— START —
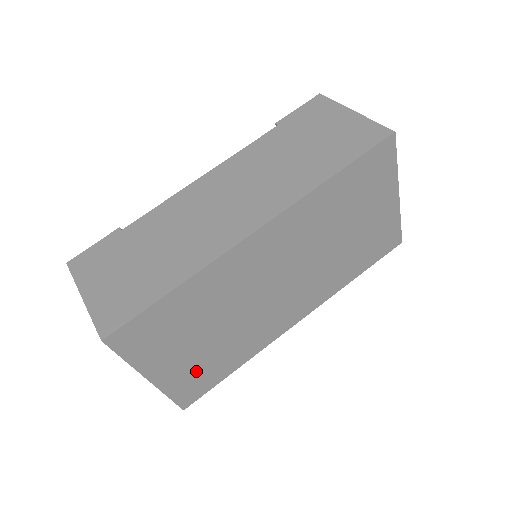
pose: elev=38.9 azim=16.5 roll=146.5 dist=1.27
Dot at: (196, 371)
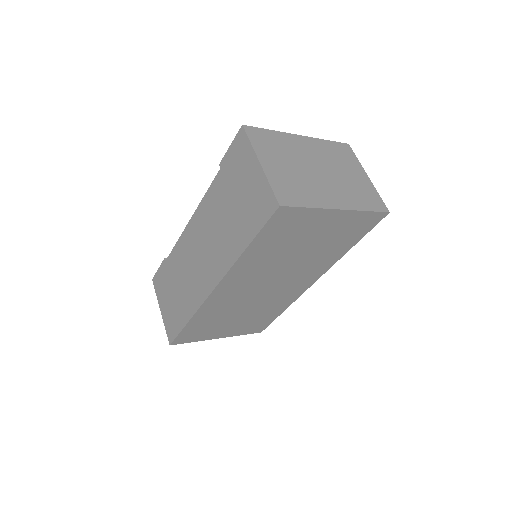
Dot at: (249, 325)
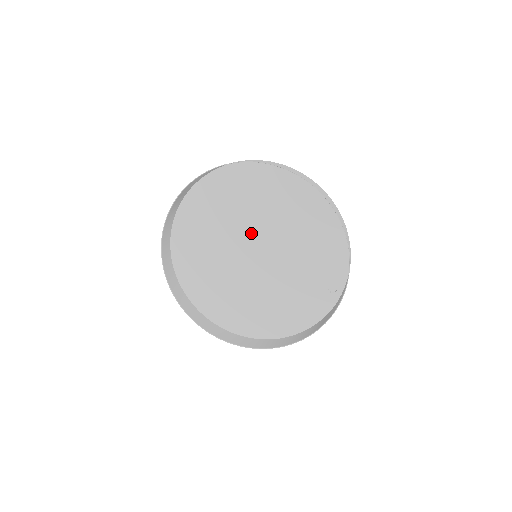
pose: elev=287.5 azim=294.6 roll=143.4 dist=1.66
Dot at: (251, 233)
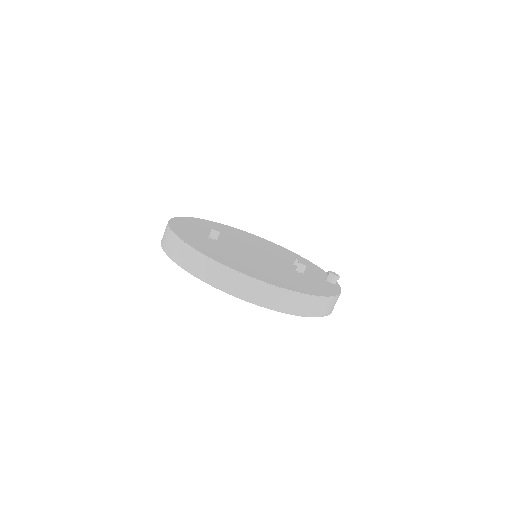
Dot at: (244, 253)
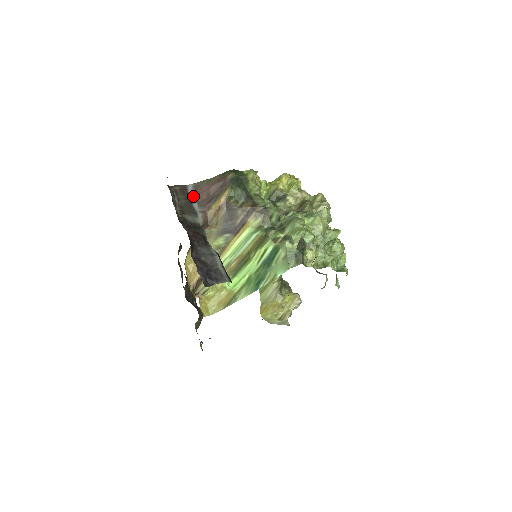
— END —
— START —
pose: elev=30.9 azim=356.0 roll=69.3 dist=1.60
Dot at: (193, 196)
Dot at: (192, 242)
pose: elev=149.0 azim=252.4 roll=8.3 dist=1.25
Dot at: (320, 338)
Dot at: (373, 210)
— END —
• [The task]:
Return, as a JSON list of strings with one string per line, the lines of the records above from the line containing "pose: elev=38.9 azim=16.5" to the line containing "Dot at: (244, 253)", including both of those lines. Omit blank lines and the pictures.

• [Task response]:
[
  "pose: elev=38.9 azim=16.5 roll=146.5 dist=1.27",
  "Dot at: (196, 371)",
  "Dot at: (249, 325)",
  "pose: elev=287.5 azim=294.6 roll=143.4 dist=1.66",
  "Dot at: (251, 233)",
  "Dot at: (244, 253)"
]